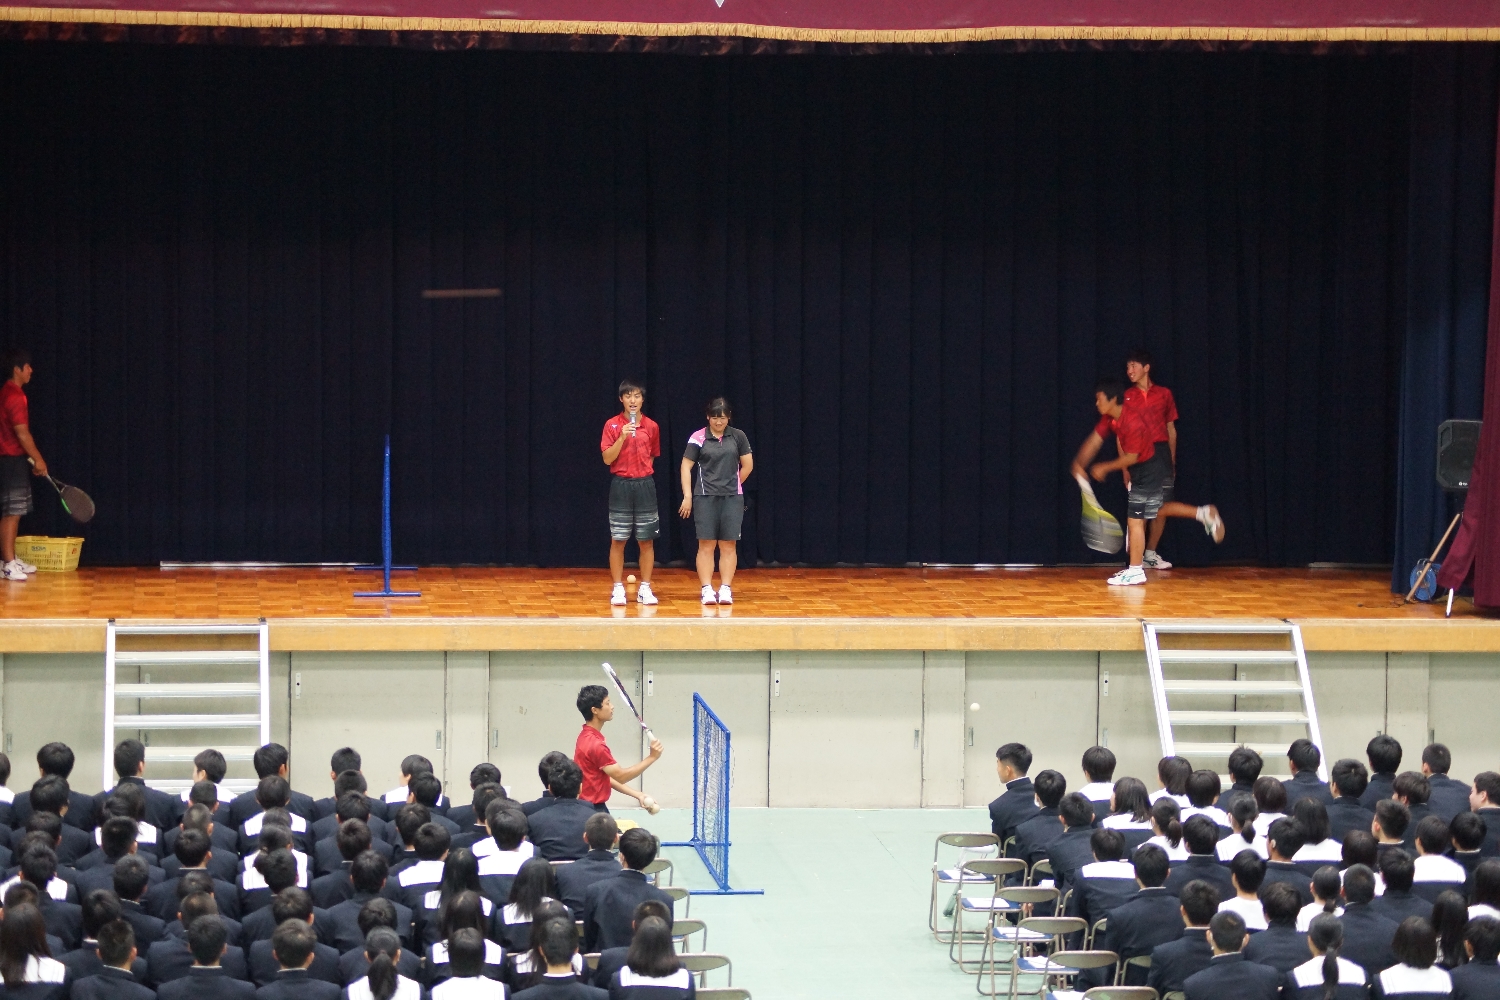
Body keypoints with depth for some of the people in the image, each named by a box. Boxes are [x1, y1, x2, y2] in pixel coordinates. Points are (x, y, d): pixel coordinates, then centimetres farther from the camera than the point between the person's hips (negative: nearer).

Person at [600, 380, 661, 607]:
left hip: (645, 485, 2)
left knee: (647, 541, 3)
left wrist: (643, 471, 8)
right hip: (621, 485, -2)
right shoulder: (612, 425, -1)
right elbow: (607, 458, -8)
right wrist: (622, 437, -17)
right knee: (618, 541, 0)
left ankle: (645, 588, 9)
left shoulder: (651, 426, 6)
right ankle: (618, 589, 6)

==

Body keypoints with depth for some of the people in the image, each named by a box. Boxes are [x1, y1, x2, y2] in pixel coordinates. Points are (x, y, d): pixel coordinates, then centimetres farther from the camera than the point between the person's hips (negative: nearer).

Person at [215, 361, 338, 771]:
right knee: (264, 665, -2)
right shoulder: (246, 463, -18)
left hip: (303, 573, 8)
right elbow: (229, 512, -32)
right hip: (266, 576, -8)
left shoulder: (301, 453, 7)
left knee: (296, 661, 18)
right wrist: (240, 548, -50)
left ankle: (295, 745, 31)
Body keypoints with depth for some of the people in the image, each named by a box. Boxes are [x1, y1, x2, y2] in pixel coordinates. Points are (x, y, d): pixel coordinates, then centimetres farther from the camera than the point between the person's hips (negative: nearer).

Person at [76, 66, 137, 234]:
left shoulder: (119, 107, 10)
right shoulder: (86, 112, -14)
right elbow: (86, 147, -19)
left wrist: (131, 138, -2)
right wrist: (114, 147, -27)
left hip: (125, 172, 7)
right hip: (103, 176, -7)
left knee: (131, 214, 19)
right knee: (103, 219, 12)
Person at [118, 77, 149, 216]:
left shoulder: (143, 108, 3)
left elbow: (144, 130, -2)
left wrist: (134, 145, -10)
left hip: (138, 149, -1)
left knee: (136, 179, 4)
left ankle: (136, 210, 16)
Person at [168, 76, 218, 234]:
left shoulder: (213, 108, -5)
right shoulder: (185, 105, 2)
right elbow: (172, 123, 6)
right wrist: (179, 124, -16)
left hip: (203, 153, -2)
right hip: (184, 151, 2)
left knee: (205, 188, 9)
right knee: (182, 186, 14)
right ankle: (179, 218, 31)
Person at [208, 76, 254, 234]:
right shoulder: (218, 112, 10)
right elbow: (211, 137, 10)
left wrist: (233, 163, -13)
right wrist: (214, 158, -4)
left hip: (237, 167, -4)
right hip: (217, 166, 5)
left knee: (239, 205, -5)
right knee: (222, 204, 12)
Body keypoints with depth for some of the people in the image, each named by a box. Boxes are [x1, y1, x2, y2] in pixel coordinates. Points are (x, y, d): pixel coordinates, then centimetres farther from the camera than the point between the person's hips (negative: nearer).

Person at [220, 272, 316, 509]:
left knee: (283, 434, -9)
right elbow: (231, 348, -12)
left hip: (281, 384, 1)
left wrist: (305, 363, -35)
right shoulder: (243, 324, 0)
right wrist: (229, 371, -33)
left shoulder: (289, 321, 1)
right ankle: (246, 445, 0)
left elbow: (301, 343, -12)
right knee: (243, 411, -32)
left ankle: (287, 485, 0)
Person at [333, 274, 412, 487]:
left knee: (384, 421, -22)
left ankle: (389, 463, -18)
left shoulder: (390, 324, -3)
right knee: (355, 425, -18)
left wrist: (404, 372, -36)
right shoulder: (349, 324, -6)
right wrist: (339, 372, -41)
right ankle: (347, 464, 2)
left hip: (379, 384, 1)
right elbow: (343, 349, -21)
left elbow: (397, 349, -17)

YOUR GOAL –
Copy out the lines of the records starting at the line containing "left knee: (205, 188, 9)" and ending at the line containing "left knee: (239, 205, -5)", keeping each line unchanged.

RESPONSE –
left knee: (205, 188, 9)
right knee: (182, 186, 14)
right ankle: (179, 218, 31)
Person at [208, 76, 254, 234]:
right shoulder: (218, 112, 10)
right elbow: (211, 137, 10)
left wrist: (233, 163, -13)
right wrist: (214, 158, -4)
left hip: (237, 167, -4)
right hip: (217, 166, 5)
left knee: (239, 205, -5)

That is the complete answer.